HTML: Fernando Araújo.
Reuniu-se, nos primeiros dias deste ano, o III Congresso do P.C. brasileiro, o qual se revestiu de grande importância, dada a situação política atual do Brasil.
Coisa que desde logo avultou, aos olhos de quem assistiu ao III Congresso, foi o enorme progresso realizado pelo Partido no período de tempo decorrido entre o II Congresso (maio de 1925) e o de agora. Progresso não só numérico e orgânico – os efetivos do Partido duplicaram de então para cá –, mas sobretudo progresso político. É incontestável que o nosso Partido, apesar de todas as insuficiências, tem sabido fazer um trabalho de massas, sendo hoje um fator político nacional com o qual há que contar. A ordem do dia do III Congresso, cheia de questões políticas fundamentais, e os debates travados no plenário e nas comissões mostraram também que os nossos militantes já adquiriram apreciável capacidade política e ideológica para enfrentar e resolver os problemas que se apresentaram ao Partido. Não houve, durante as sessões do Congresso, que duraram toda uma semana, nenhum grande discurso, mas a discussão cerrada, sóbria, geral, em que participaram todos os delegados, cada qual contribuindo com o seu contingente de fatos e argumentos para o esclarecimento das questões em debate.
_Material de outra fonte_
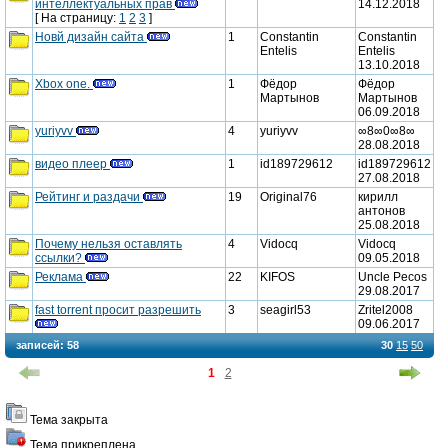
интеллектуальных прав
14.12.2018
сообщения
новые
[ На страницу:
1
2
3
]
Новй дизайн сайта
1
Constantin
Constantin
сообщения
Entelis
Entelis
новые
13.10.2018
Xbox one.
1
Фёдор
Фёдор
сообщения
Мартынов
Мартынов
новые
06.09.2018
yuriyvv
4
yuriyvv
∞8∞0∞8∞
сообщения
28.08.2018
новые
видео плеер
1
id189729612
id189729612
27.08.2018
сообщения
новые
Рейтинг и раздачи
19
Original76
кирилл
антонов
сообщения
новые
25.08.2018
Почему нельзя оставлять
4
Vidocq
Vidocq
сообщения
ссылки?
09.05.2018
новые
Реклама
22
KIFOS
Uncle Pecos
29.08.2017
сообщения
новые
fast torrent просит разрешить
3
seagirl53
Zritel2008
09.06.2017
сообщения
новые
записей:
58
30
15
50
сообщения
1
2
Тема закрыта
закрыта
Тема прикреплена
O III congresso realizou ainda – foi essa uma nota característica das suas discussões – um sério trabalho de autocrítica, sendo que os erros e as falhas do Partido foram examinad[o]s sem qualquer preocupação de ordem pessoal, francamente, abertamente, mas sempre num tom fraternal, sendo por fim as resoluções aprovadas por unanimidade.
O exame da situação nacional forneceu ao Congresso a base para traçar a linha política do Partido no período a seguir. A situação brasileira, quase virgem ainda de uma análise marxista rigorosa, não nos aparecia com a necessária clareza. O III Congresso prestou-nos inestimável serviço esclarecendo, senão todos os detalhes, pelo menos os contornos essenciais da situação. Podemos dizer que depois do III Congresso já o Partido possui um conhecimento em conjunto seguro da situação nacional, o que tornou possível firmar o seu plano estratégico e traçou a linha tática de sua ação política na etapa atual do movimento revolucionário brasileiro.
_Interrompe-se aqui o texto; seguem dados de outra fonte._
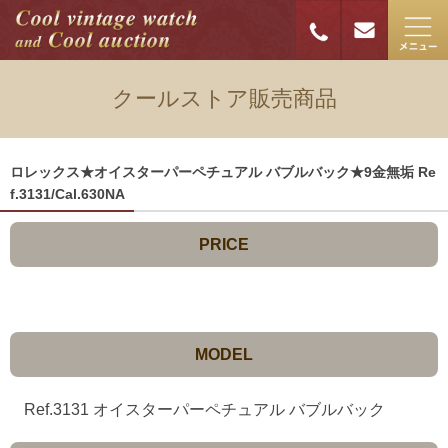
クールストア販売商品
ロレックス★オイスターパーペチュアル バブルバック★9金無垢 Re
f.3131/Cal.630NA
PRICE
MODEL
Ref.3131 オイスターパーペチュアル バブルバック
Procedendo à análise da situação econômica, política e social do Brasil, o III Congresso levou em conta os seguintes elementos fundamentais de sua formação: a) a dominação imperialista; b) a economia agrária; c) o problema da terra; d) a revolução democrático-burguesa. Partindo do exame desses elementos, as teses políticas chegaram a conclusões que podem ser assim resumidas:
1º) O Brasil é um país de tipo semicolonial, economicamente dominado pelo imperialismo, se bem que politicamente “independente”.
2º) O Brasil é um país de economia principalmente agrária, baseada na grande propriedade e na exploração de grandes massas campesinas.
3º) O desenvolvimento autônomo e normal das forças produtivas do país – notadamente da indústria pesada – é entravado pelas forças de compressão imperialista.
4º) Involuntariamente, porém, o próprio imperialismo promove certas condições técnicas que favorecem esse desenvolvimento, de que resulta a formação de núcleos industriais (como o Rio e São Paulo), onde se aglomeram massas proletárias consideráveis.
5º) A burguesia nacional, que até certo momento (Revolução de 1924) parecia poder desempenhar um papel revolucionário, capitulou completamente diante do imperialismo, aliando-se aos grandes proprietários de terra, que estão no poder.
6º) Em virtude mesmo dessa capitulação da burguesia diante do imperialismo, agravando-se cada vez mais a opressão deste último, acentua-se cada vez mais a exploração econômica e consequentemente a radicalização política das massas laboriosas do campo e da cidade, inclusive as camadas mais pobres da pequena burguesia.
7º) De tal sorte, a pequena burguesia constitui um fator revolucionário da maior importância no momento atual, tendendo a aliar-se às forças revolucionárias do proletariado.
8º) Mas a pequena burguesia não poderá levar a revolução às suas últimas consequências, mesmo dentro do quadro democrático-burguês. Só o proletariado poderá fazê-lo, assumindo a direção do movimento, com o apoio das mais largas massas e conduzindo-as a etapas superiores e mais avançadas.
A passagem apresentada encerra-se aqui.